Since November, the campaign board has worked to fix the issues. At the end of the year, it had reduced the value of the mismatched records to $18 million. Much of that 31 percent reduction stemmed from regular data checks the agency always performs and the resolution of very large errors from 2002.
Those quick and massive fixes will not be the route of the future, as campaign regulators continue to work to make their records balance.
"Going forward we are going to have to be looking at smaller records," the campaign finance board assistant executive director Jeff Sigurdson said at a board meeting Tuesday.
The $26 million worth of problems the agency found in its own records is even larger than the newspaper discovered. Based on October data, the Star Tribune found at least $20 million worth of errors.
Both the agency's analysis and newspaper's findings highlight the same root problem. In data long released to the public, frequently one campaign organization will report giving donations to an another Minnesota campaign, which does not in turn report receiving the donation. Equally problematic: often a campaign will report receiving a donation from a group that the donor did not report giving.
"The good thing that's come to light about this all is, we do want this to be transparent, we do want this to be available to the public," said former state Sen. Deanna Wiener, who chairs the campaign finance board.
In addition to coming up with its own analysis of the problems, the agency has removed millions of dollars worth of donations from its website in cases when it found unreconciled data. Omitting those mean that the agency now reports $18 million less cash flowing among campaigns that it previously had.
The agency has also added a disclaimer to its searchable online site alerting the public that the online data may include errors.

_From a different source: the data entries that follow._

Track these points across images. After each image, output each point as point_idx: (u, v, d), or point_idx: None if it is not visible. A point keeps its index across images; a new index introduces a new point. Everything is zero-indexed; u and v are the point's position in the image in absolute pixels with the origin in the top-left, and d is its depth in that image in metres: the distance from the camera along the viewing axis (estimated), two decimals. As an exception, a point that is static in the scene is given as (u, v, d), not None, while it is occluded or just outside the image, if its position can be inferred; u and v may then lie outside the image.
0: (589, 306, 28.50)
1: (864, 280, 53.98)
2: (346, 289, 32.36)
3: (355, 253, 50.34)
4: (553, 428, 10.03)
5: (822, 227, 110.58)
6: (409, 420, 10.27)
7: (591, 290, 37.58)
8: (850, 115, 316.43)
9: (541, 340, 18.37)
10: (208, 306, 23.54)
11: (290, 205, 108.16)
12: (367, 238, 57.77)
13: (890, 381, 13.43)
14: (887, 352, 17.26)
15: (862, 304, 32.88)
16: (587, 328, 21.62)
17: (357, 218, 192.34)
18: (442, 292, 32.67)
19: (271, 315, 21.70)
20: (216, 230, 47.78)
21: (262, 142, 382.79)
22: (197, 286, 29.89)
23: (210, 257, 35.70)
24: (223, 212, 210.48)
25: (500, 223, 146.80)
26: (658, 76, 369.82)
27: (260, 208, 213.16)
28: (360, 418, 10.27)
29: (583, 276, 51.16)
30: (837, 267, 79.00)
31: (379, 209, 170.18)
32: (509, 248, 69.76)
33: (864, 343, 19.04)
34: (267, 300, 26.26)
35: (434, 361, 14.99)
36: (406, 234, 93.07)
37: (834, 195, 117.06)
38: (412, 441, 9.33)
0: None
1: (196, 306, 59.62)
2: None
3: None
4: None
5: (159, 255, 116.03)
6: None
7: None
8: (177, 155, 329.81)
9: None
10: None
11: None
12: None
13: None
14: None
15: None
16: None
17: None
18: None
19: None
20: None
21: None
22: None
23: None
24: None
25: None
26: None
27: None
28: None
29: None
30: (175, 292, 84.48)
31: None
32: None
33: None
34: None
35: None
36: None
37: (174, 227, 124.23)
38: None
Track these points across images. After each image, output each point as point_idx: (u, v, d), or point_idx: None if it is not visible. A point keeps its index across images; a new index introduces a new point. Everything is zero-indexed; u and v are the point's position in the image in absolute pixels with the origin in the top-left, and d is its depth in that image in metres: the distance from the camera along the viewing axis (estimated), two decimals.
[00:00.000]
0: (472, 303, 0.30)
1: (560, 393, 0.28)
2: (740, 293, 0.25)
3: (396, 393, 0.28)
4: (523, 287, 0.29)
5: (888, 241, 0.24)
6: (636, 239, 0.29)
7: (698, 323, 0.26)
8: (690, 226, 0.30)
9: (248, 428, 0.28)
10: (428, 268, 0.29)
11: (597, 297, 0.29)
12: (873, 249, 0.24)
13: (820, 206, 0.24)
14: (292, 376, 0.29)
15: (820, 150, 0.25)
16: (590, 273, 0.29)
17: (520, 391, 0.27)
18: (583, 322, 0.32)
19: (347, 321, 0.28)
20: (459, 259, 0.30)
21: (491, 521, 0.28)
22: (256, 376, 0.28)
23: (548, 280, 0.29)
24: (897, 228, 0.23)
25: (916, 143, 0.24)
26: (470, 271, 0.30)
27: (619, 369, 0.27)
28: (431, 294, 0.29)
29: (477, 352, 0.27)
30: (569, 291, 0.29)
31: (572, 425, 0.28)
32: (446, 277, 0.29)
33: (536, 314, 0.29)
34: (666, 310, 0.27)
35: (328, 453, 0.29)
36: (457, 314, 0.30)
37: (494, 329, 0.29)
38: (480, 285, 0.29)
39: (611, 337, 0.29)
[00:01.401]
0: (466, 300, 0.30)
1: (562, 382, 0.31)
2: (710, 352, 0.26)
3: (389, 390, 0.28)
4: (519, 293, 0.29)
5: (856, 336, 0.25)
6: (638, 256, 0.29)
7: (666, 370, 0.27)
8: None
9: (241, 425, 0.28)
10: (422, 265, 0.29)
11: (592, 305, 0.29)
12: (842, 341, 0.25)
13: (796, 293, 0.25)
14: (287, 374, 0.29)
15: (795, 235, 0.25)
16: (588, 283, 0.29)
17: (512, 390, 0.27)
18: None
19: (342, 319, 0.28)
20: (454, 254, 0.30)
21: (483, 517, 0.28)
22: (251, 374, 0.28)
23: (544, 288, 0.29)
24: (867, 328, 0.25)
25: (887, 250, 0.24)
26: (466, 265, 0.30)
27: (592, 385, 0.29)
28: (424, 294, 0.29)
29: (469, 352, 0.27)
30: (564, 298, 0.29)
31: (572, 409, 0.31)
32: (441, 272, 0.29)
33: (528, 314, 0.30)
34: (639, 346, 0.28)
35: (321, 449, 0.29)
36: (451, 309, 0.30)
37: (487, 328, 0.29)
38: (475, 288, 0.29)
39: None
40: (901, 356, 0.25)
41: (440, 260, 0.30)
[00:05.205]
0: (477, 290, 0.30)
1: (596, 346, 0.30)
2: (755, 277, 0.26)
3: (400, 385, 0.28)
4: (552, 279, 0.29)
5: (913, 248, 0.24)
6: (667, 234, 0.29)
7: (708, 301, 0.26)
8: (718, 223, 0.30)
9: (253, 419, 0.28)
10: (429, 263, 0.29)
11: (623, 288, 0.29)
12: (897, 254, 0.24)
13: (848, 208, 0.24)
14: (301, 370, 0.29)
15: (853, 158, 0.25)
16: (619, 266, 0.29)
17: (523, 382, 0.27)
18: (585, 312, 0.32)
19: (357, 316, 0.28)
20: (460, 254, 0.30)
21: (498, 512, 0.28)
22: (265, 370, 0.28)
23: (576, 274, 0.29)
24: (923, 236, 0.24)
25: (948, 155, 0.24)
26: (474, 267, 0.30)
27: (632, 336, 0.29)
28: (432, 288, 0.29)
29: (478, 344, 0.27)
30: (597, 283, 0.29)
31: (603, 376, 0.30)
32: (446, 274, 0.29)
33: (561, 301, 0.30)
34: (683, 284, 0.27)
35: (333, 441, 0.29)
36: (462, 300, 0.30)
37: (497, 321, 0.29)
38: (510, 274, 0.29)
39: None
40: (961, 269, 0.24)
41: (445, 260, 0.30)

Further, on Tuesday, the board approved a legislative proposal to require politicians and groups to promptly work with the agency to reconcile errors. Previously, agency staff largely relied on good will from candidates and campaigns to fix problems.
The legislation, if approved by lawmakers and the governor, would fine uncooperative campaigns $25 a day, up to $1,000, for their lack of cooperation. The board will also ask lawmakers to allow for civil penalties for uncooperative campaigns of up to $3,000.